Investigadores de la Universidad de Harvard reportaron el lunes que recibir información expeditiva sobre infecciones en su zona podría mejorar la atención de los pacientes y ayudar potencialmente a decenas de miles de personas a evitar un diagnóstico demorado o recibir antibióticos que no necesitan.

"El riesgo que uno enfrenta depende de dónde se vive y qué tiene la gente que lo rodea", explica el doctor Kenneth Mandl, del Hospital Infantil en Boston, afiliado a Harvard. Sus análisis de 82.000 pacientes hallaron que saber cuánta faringitis estaba circulando podía mejorar la precisión del diagnóstico del próximo paciente.

En la actualidad cientos de hospitales, clínicas y departamentos de salud reportan automáticamente determinados síntomas y diagnósticos al gobierno. Esa práctica tiene un nombre exótico — biovigilancia — y es el medio por el que las autoridades rastrean la propagación de la gripe, detectan el más reciente brote de tos convulsa y vigilan síntomas inusuales que podrían indicar enfermedades nuevas o bioterrorismo.

Sin embargo, mientras no haya un brote, esa información es de una sola vía. No existe un modo fácil para que los médicos se enteren qué están diagnosticando sus colegas en la zona.
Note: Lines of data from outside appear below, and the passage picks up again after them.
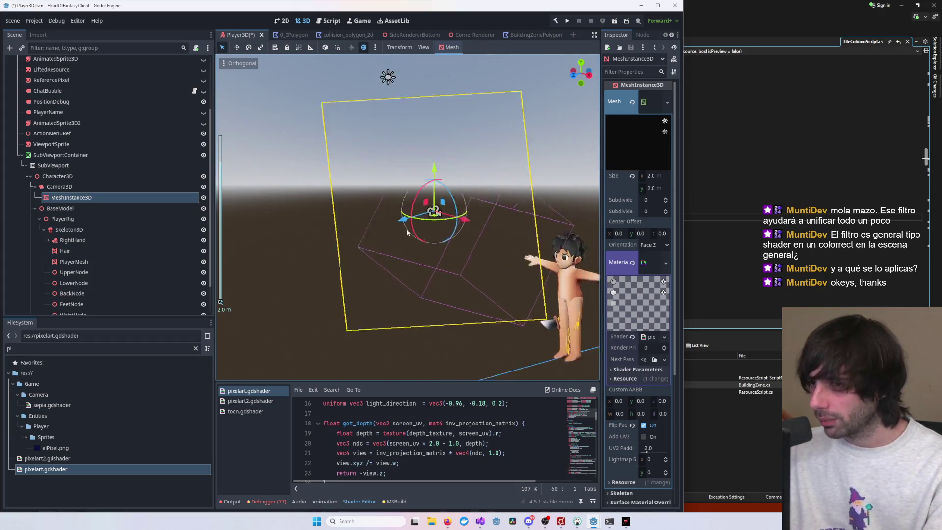
scroll(325, 243, "down", 10)
scroll(261, 278, "up", 8)
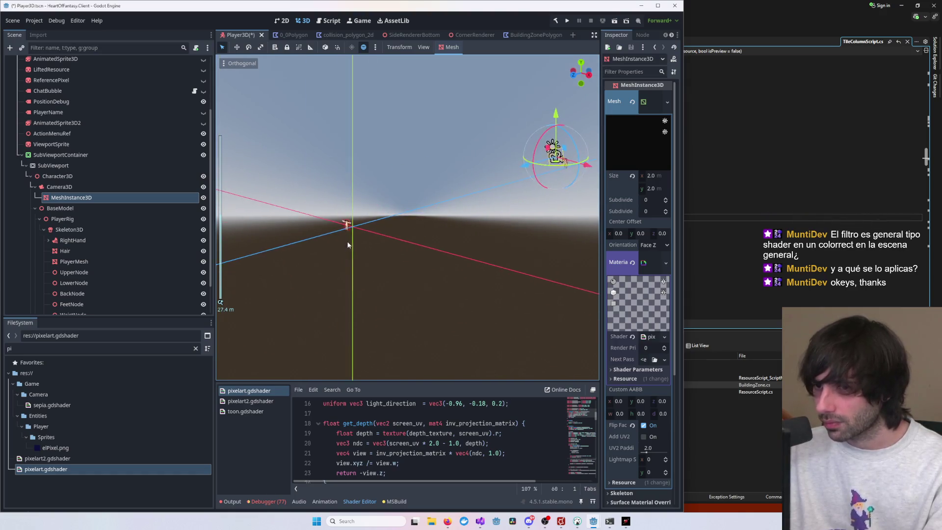
scroll(447, 241, "up", 10)
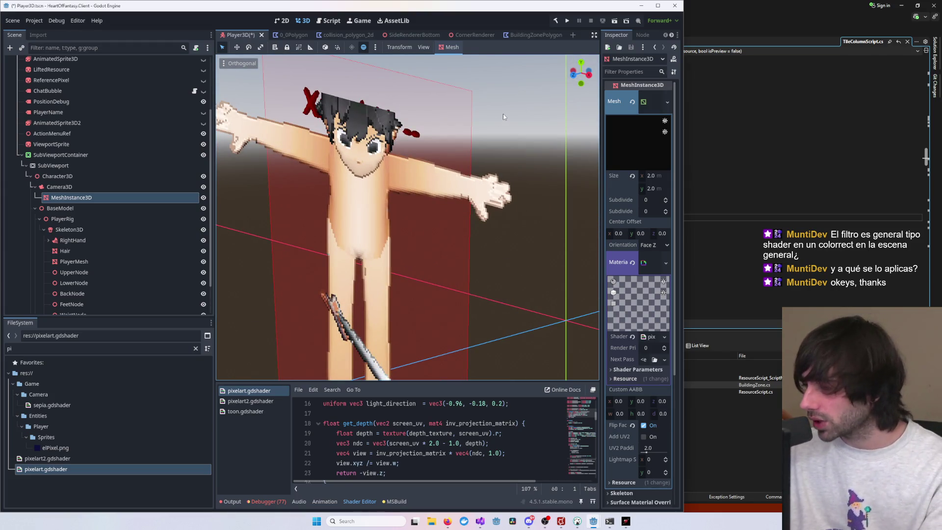
scroll(354, 269, "down", 20)
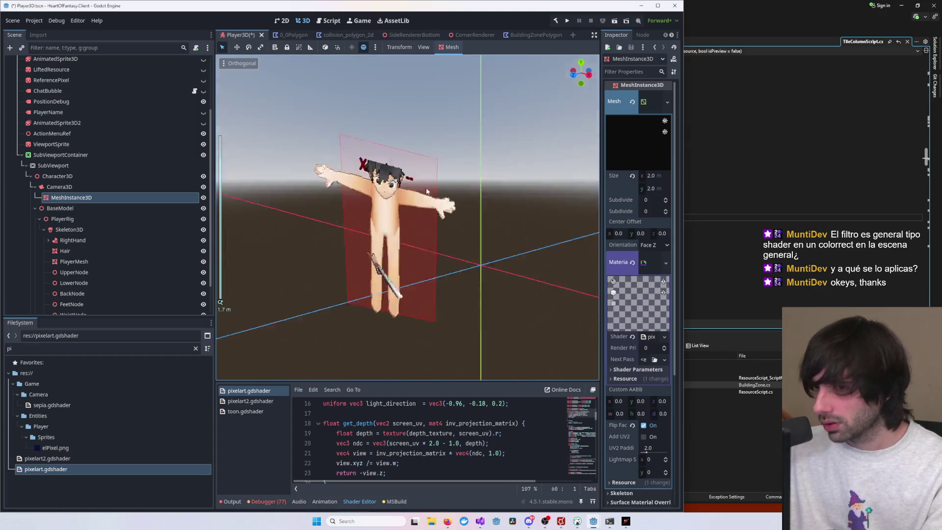
Deselect MeshInstance3D and bring the running HeartOfFantasy game window to the front.
left_click(354, 269)
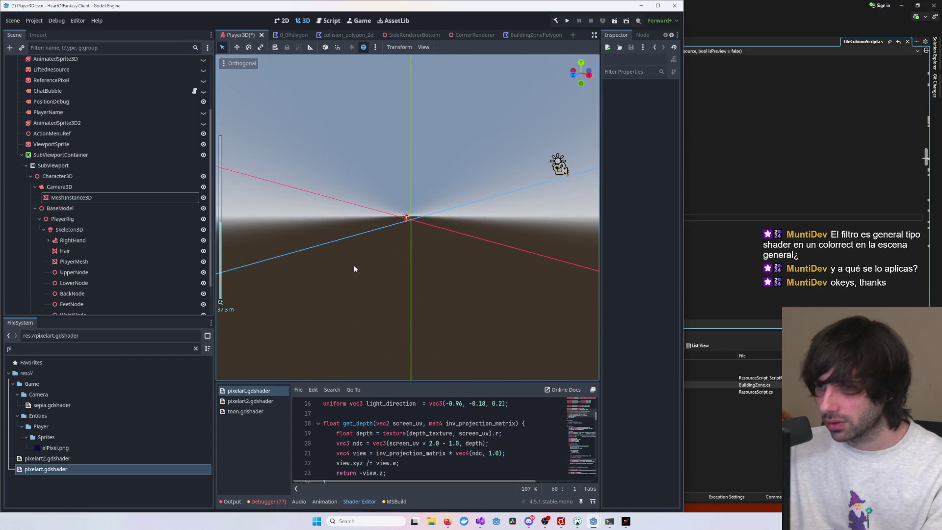
scroll(354, 266, "up", 13)
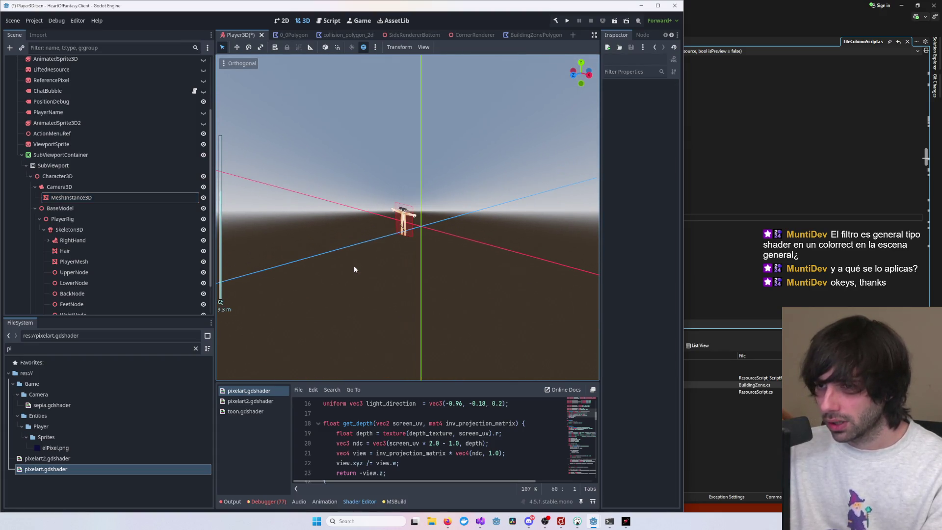
left_click(626, 521)
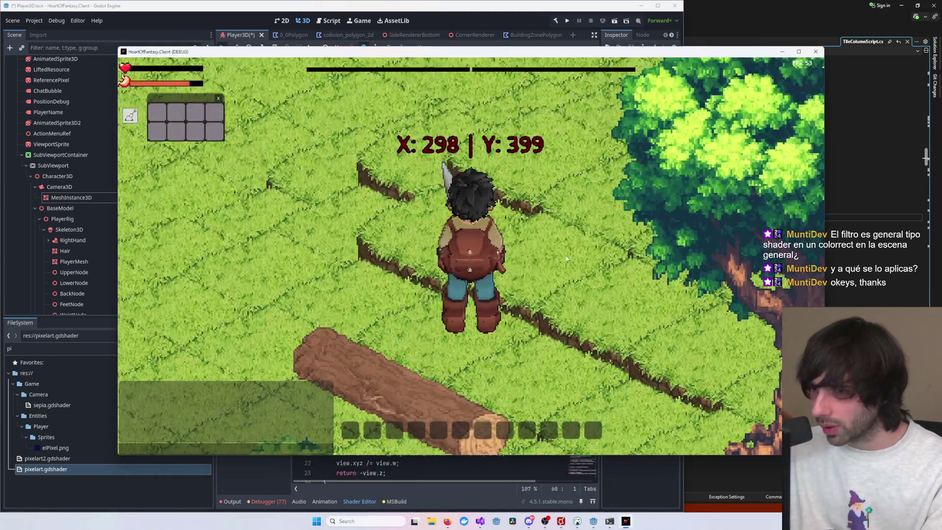
Zoom the game camera and walk the character with D to X: 302, Y: 398 by a fallen log.
scroll(566, 258, "up", 5)
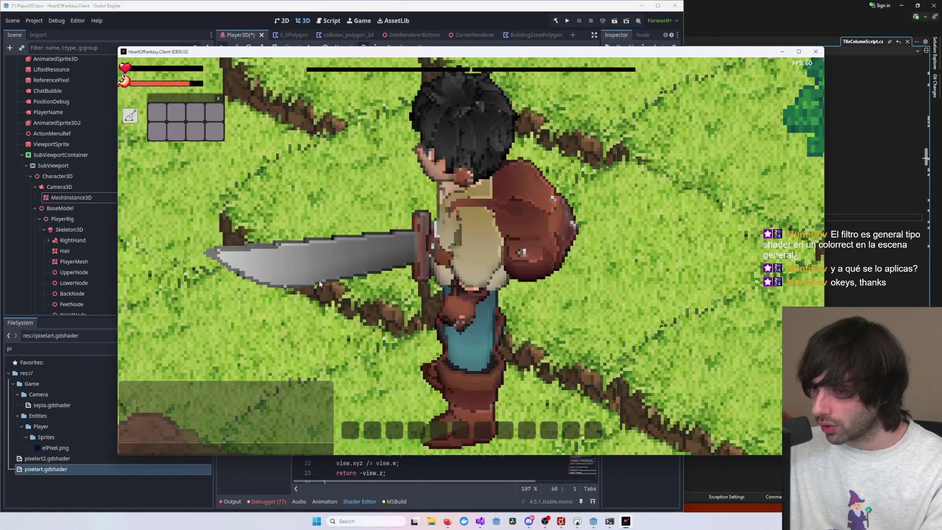
scroll(406, 211, "down", 5)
En cambio, los médicos suelen llamar al departamento de salud para preguntar si alguien ha oído acerca de un caso de esta o aquella enfermedad mientras tejen conjeturas sobre los síntomas de su paciente, dijo el doctor Alfred DeMaria, del Departamento de Salud Pública de Massachusetts.

Dar a los médicos un informe rápido sobre una enfermedad en curso "sería una gran ayuda", afirma DeMaria, que no participó en la investigación de Mandl pero que elogió el método. "La clave es automatizar totalmente el sistema en tiempo real".
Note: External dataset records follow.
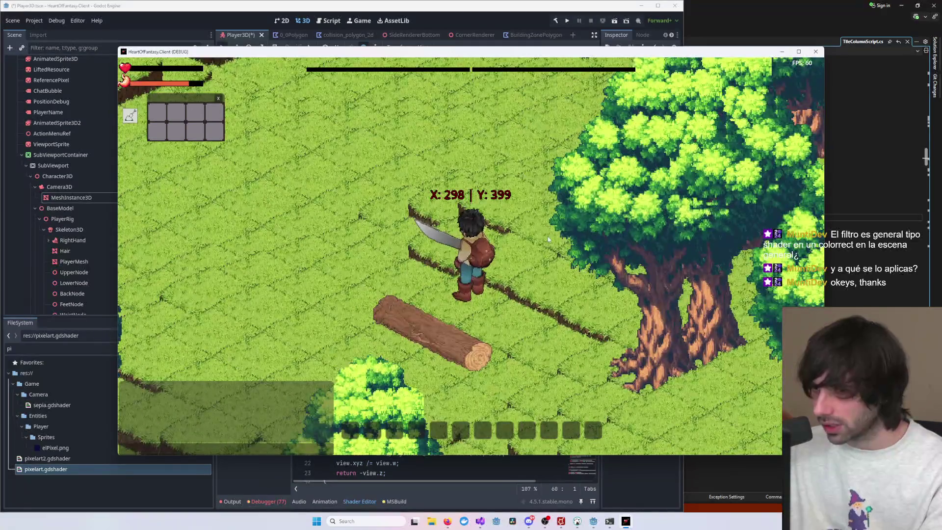
scroll(548, 239, "up", 5)
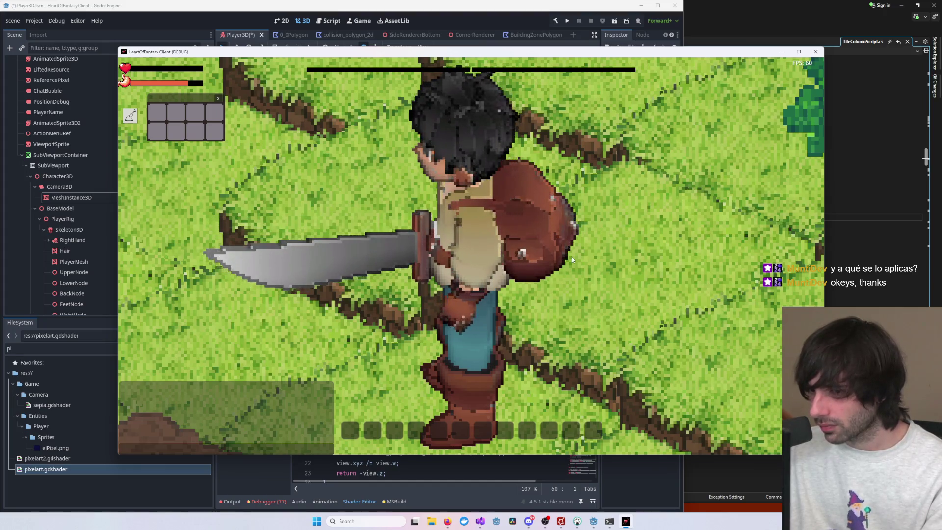
scroll(572, 259, "down", 5)
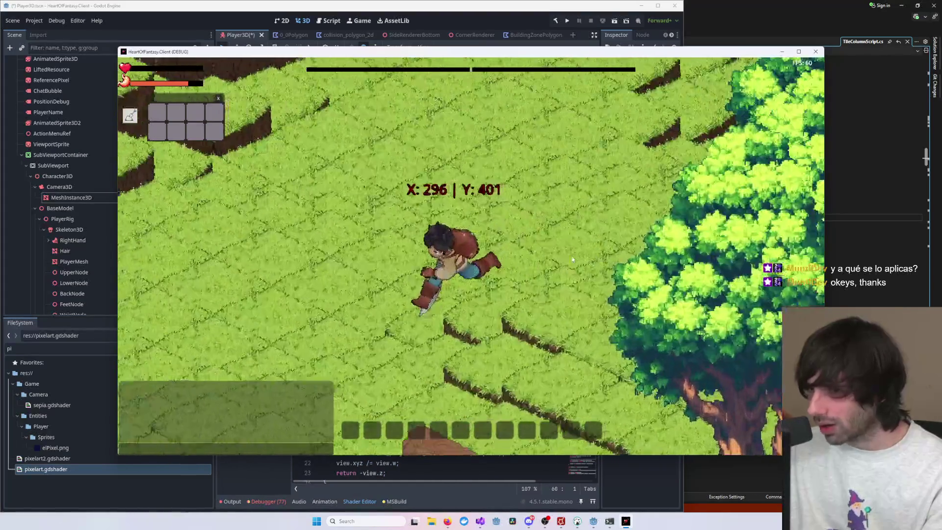
key("d")
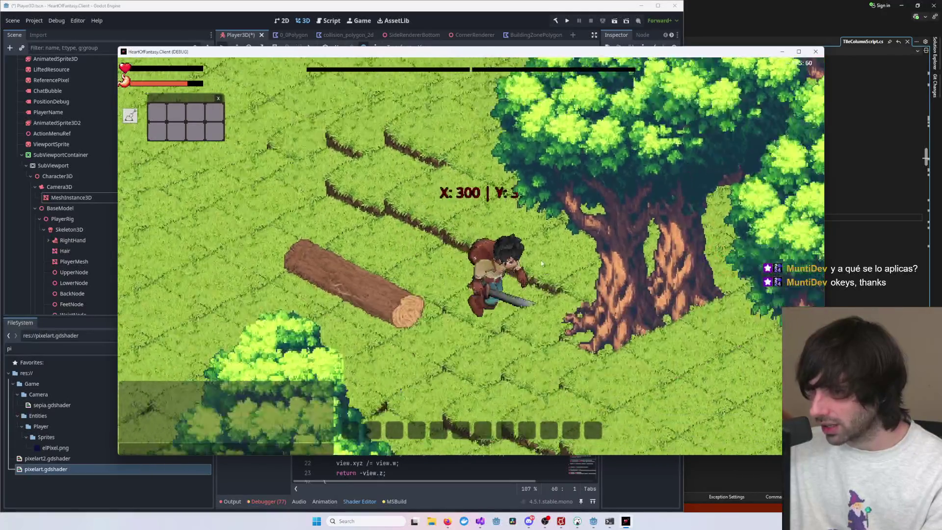
scroll(542, 264, "down", 3)
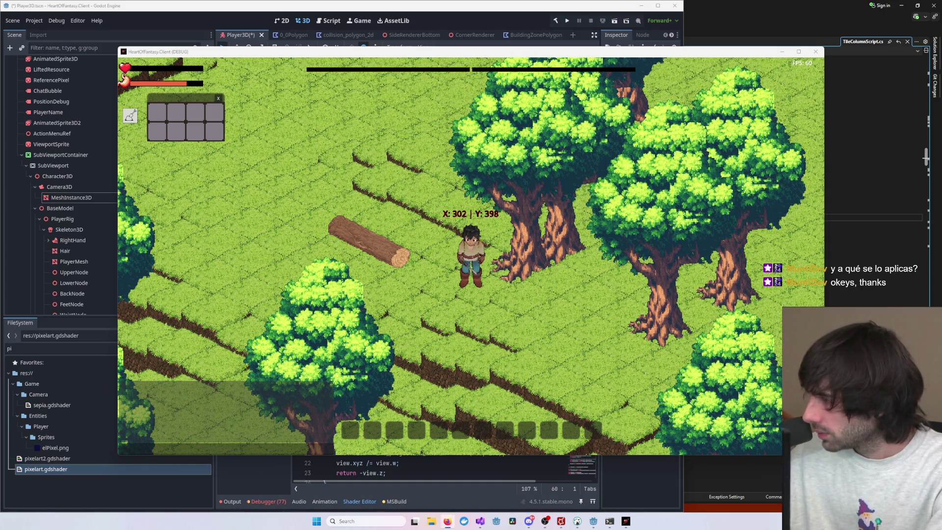
scroll(698, 205, "down", 1)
Se está trabajando en la tecnología para lograrlo, tratando de vincular la biovigilancia con los registros electrónicos de salud, quizás con aplicaciones móviles.

Mandl y su colega el doctor Andrew Fine han hecho estudios sobre faringitis estreptocócica y han hallado que saber cuántos casos de esa enfermedad y otras, como tos convulsa y meningitis bacterial, se dan en determinada zona puede mejorar su diagnóstico.

El desafío consiste en ver cómo difundir esa información con la rapidez suficiente como para que la usen los médicos. MinuteClinic, por ejemplo, dice que podría llegar a ofrecer ese servicio en el futuro.